Microsoft to Automate Windows Security
Microsoft Corp. plans to release a new version of its popular Windows XP software that automatically downloads and installs software patches onto personal computers, one of the company’s most aggressive moves to promote Internet safety.
Starting in mid-2004, Windows XP customers will be able to download a new “service pack” that includes the automatic installation function. The software also will include a stronger Internet firewall, new protections against computer viruses and software that blocks Internet pop-up advertising.
The upgrade is meant to make it easier for the millions of home computer users who surf the Internet but are not computer security experts.
Security is not something most computer users think about unless there is a computer worm or other high-profile threat going around, said Neil Charney, Microsoft’s director of Windows product management. With the upgrade, customers give their consent once and Microsoft will download and install patches for them, he added.

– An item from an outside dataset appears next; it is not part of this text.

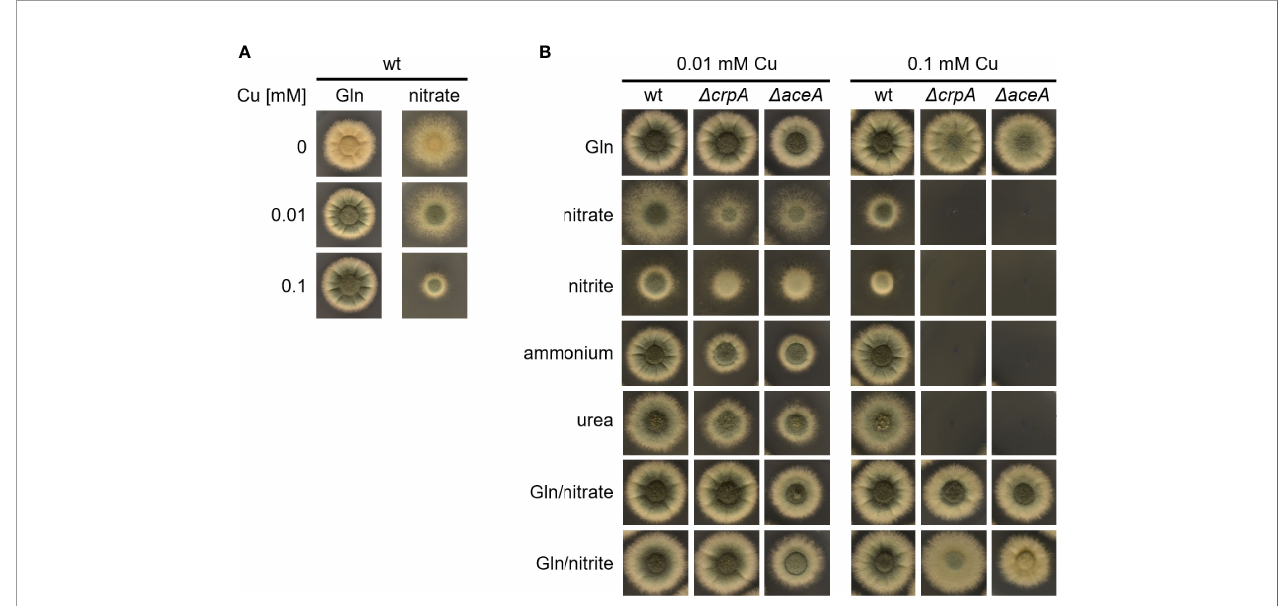
FIGURE 1 | Gln protects A . fumigatus against Cu toxicity. (A) A . fumigatus wt conidia were point-inoculated on solid AMM containing 0, 0.01, or 0.1 mM Cu with either Gln or nitrate as nitrogen source. (B) To analyze the effect of the nitrogen source on Cu resistance, A. fumigatus wt, D crpA , and D aceA conidia were point- inoculated on solid AMM containing either 0.01 or 0.1 mM Cu in combination with different nitrogen sources (in case of combination of two nitrogen sources, the same concentration of each was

The software is one of the first fruits of the “secure computing” project that Microsoft Chairman Bill Gates launched in January 2002 in response to charges that the software maker was sacrificing security in favor of user-friendly features that hackers could easily exploit.
It is also designed to get security patches installed on Microsoft computers before hackers can figure out how to take advantage of software holes. Microsoft regularly releases software fixes for security flaws but those same fixes can provide hackers with a blueprint for attack. Hackers usually figure out how to take advantage of a security hole within weeks after the patch is released — and that time period is shrinking.
One would think that this would also create an amazing new vulnerability? Still, Microsoft has to do something, I suppose. I’ve been autofed security updates several times over the past few days. Indeed, it’s getting nigh unto ridiculous. If it weren’t for a massive hard drive–not to mention a broadband connection– all these updates would really eat into system resources.
Switching to a Mac, the oft-suggested solution, only works to the extent not many people do it. Surely, it’s not so much that Macs are inherently safer but rather that there’s not much mischief in infecting half a dozen computers with a virus.